Alternative Issue

個人的な思考実験の、更に下書き的な場所です。 自分自身で消化し切れていないことも書いています。 組織や職業上の立場を反映したものでは一切ありません。

IMFのイタリア支援

IMFがイタリア支援として4000〜6000億ユーロ(約40〜60兆円)を検討しているなどの出所不明の報道(http://www.47news.jp/CN/201111/CN2011112801000985.html)もあって世界の金融界が一息吐いた感じになっているが、実際のIMFに6000億ドルもの支援ができる能力はない。現在の出資能力は約4000億ドル(約30兆円)と言われており、出資余力はもっと低いかもしれない。

このような情報が飛び出してきた理由は、イタリアの10年債が7%を大きく超え始め、スペイン債も7%弱まで金利上昇してきたため、なんとか歯止めをかけようという一種の情報操作だと思う。
まだ、ドイツがユーロ債発行に同意しないため、その交渉期間を得るため少しでも先延ばしをしようという魂胆によるブラフだろう。
そもそもIMFの最大の出資者はアメリカであり(http://lowcostinv.blog109.fc2.com/blog-entry-112.html)、拒否権を有する15%を有しているためEUの一存では出資を決められない。極論を言えば、日本と中国とロシアが手を組んで拒否しても数の上では出資を阻止できる。

ただ、伝統的に(というかパワーゲームの結果)欧州出身者が専務理事を務めるという形態(一時的な代行としてはアメリカ人が着くこともある)のため、欧州よりの判断を出す傾向があるだろう。
今回も、謀略とも取れる事件の末にフランス人のストロスカーンが失脚し、その後同国のラガルドが専務理事の地位に就いている(http://ja.wikipedia.org/wiki/%E3%82%AF%E3%83%AA%E3%82%B9%E3%83%86%E3%82%A3%E3%83%BC%E3%83%8C%E3%83%BB%E3%83%A9%E3%82%AC%E3%83%AB%E3%83%89)。

- **課題**:
本文に出てくるURLを、出てくる順にすべて書き出してください。

- **提供データ**:
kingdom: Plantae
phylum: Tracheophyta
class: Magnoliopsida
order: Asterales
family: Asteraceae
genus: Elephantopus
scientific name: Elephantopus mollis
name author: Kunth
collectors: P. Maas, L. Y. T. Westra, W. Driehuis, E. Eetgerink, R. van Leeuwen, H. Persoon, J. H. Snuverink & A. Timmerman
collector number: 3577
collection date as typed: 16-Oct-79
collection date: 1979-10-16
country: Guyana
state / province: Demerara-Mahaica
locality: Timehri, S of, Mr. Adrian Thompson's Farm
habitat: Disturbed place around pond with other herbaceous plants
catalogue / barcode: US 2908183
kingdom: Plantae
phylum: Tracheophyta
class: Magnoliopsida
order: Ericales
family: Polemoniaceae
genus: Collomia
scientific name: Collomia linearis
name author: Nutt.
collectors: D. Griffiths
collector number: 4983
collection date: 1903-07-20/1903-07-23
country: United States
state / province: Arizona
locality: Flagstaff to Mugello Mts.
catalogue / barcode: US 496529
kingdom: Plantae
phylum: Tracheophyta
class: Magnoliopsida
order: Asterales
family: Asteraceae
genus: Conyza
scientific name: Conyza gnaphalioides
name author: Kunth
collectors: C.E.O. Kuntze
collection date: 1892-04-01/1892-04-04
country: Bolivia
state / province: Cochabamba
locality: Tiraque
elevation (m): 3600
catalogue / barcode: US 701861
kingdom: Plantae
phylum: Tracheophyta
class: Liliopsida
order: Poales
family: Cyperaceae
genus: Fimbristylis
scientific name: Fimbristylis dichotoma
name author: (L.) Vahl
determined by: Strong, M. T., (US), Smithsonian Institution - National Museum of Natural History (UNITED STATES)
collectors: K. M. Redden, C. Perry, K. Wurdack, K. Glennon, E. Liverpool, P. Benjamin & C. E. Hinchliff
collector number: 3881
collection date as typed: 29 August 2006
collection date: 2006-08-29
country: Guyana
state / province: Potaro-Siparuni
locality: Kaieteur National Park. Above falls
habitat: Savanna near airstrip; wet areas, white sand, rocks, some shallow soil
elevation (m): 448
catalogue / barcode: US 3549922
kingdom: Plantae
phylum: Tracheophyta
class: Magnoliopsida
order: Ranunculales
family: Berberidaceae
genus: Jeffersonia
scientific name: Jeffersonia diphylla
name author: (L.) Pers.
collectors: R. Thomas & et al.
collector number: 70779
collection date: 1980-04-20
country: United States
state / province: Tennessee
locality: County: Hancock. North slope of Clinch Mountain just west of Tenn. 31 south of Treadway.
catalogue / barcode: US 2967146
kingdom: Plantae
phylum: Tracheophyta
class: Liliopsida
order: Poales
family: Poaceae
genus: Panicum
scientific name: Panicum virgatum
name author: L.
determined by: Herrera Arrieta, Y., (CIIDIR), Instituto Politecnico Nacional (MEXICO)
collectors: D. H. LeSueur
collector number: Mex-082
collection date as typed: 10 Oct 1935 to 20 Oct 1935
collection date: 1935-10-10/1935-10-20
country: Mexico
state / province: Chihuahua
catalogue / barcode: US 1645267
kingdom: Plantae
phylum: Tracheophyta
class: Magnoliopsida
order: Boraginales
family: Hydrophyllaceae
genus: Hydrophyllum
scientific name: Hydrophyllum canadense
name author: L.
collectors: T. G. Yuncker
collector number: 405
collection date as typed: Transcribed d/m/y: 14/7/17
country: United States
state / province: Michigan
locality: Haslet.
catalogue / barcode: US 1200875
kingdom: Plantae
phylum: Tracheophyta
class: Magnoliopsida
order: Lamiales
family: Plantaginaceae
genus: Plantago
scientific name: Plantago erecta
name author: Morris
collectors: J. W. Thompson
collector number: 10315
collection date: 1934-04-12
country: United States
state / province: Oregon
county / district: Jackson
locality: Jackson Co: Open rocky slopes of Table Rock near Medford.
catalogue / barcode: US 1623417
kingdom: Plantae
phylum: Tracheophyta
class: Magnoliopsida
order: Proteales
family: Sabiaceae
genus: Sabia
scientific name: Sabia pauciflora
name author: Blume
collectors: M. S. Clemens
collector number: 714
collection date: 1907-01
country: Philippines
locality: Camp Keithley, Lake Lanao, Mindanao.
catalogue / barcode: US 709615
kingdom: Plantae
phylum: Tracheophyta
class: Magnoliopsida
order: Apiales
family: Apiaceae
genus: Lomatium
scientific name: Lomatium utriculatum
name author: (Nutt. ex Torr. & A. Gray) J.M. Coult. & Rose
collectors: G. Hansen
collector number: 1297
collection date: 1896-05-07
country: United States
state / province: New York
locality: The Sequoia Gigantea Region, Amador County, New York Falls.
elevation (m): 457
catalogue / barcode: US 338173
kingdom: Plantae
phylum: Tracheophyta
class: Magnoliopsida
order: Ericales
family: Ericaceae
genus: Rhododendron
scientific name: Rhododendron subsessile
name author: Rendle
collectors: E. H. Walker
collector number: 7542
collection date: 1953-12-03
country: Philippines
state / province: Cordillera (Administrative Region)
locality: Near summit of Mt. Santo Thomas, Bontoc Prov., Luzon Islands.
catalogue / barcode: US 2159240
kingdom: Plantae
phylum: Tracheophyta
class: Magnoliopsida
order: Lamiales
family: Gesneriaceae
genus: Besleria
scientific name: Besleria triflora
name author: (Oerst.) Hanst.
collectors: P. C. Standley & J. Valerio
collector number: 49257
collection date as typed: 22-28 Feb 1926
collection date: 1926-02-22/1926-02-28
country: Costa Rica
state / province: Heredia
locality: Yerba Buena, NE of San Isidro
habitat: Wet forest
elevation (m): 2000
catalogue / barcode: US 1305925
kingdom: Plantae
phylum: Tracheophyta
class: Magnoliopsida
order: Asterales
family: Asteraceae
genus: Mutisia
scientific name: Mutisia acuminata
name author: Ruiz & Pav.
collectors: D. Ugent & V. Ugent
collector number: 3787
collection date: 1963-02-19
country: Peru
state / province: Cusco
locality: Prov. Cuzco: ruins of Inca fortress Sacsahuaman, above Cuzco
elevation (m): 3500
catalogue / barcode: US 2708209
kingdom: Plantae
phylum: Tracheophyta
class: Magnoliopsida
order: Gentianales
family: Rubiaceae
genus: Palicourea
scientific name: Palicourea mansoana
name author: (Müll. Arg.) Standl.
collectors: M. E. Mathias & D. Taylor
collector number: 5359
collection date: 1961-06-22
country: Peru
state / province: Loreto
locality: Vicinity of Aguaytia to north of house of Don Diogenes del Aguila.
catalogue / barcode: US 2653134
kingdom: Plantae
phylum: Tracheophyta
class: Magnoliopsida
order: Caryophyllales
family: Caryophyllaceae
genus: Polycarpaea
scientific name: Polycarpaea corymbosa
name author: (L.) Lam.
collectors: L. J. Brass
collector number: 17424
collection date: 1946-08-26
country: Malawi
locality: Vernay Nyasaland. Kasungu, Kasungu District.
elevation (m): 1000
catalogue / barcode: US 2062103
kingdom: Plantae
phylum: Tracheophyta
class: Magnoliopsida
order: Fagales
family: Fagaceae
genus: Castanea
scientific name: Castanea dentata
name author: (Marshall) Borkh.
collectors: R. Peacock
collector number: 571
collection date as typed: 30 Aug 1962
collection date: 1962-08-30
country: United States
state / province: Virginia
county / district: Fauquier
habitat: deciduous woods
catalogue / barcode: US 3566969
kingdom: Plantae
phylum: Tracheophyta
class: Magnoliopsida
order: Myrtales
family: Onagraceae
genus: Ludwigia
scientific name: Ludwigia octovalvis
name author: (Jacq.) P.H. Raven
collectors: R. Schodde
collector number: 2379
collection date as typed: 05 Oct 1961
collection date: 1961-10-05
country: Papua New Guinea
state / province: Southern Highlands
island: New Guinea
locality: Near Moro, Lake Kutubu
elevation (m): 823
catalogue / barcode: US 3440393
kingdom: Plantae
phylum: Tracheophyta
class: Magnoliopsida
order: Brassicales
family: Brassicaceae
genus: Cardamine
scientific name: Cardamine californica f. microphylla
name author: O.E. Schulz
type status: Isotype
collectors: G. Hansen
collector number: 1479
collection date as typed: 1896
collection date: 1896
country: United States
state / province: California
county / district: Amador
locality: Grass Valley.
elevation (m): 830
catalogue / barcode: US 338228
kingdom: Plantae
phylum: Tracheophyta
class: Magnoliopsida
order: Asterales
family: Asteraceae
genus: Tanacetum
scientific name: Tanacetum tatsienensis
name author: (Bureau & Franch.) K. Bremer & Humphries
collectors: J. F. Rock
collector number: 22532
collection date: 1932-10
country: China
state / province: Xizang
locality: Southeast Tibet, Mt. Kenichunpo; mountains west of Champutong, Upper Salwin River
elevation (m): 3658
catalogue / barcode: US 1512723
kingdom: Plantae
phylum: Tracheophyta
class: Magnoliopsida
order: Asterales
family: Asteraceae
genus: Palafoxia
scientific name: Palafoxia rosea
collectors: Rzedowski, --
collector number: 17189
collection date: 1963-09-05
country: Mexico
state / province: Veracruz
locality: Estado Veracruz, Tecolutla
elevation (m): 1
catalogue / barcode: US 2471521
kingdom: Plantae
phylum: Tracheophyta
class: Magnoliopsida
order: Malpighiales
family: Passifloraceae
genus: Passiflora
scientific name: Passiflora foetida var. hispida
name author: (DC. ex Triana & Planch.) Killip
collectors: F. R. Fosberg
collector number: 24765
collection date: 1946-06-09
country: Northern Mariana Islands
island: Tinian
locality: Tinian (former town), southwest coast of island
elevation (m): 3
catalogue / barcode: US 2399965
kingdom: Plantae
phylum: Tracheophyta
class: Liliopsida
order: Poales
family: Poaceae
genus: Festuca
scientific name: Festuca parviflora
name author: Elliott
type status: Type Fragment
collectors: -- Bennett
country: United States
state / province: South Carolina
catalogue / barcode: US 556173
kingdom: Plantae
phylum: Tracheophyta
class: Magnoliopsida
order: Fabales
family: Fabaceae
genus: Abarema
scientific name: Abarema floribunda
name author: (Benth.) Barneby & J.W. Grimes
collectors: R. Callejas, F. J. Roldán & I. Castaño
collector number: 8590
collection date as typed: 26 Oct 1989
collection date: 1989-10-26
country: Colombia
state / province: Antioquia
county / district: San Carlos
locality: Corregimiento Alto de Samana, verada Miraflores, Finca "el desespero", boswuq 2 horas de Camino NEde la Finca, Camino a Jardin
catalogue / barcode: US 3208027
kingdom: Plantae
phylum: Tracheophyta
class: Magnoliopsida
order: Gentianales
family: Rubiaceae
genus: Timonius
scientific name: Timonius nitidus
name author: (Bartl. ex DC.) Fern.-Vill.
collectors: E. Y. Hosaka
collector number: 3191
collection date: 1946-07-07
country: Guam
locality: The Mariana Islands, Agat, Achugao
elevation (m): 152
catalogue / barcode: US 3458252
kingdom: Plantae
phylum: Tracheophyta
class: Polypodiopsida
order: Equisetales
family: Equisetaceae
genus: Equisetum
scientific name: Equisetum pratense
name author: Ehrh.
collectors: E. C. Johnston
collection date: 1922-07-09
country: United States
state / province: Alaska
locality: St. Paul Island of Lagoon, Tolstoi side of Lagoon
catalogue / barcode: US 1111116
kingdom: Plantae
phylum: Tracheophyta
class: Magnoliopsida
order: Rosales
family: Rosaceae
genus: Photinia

- **解答**:
http://www.47news.jp/CN/201111/CN2011112801000985.html
http://lowcostinv.blog109.fc2.com/blog-entry-112.html
http://ja.wikipedia.org/wiki/%E3%82%AF%E3%83%AA%E3%82%B9%E3%83%86%E3%82%A3%E3%83%BC%E3%83%8C%E3%83%BB%E3%83%A9%E3%82%AC%E3%83%AB%E3%83%89